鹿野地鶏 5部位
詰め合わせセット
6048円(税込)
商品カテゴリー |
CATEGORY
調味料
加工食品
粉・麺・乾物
○ ○ ○ ○
Instructions for the task:
An exact copy of every entry above is the expected answer.

Answer to this task:
鹿野地鶏 5部位
詰め合わせセット
6048円(税込)
商品カテゴリー |
CATEGORY
調味料
加工食品
粉・麺・乾物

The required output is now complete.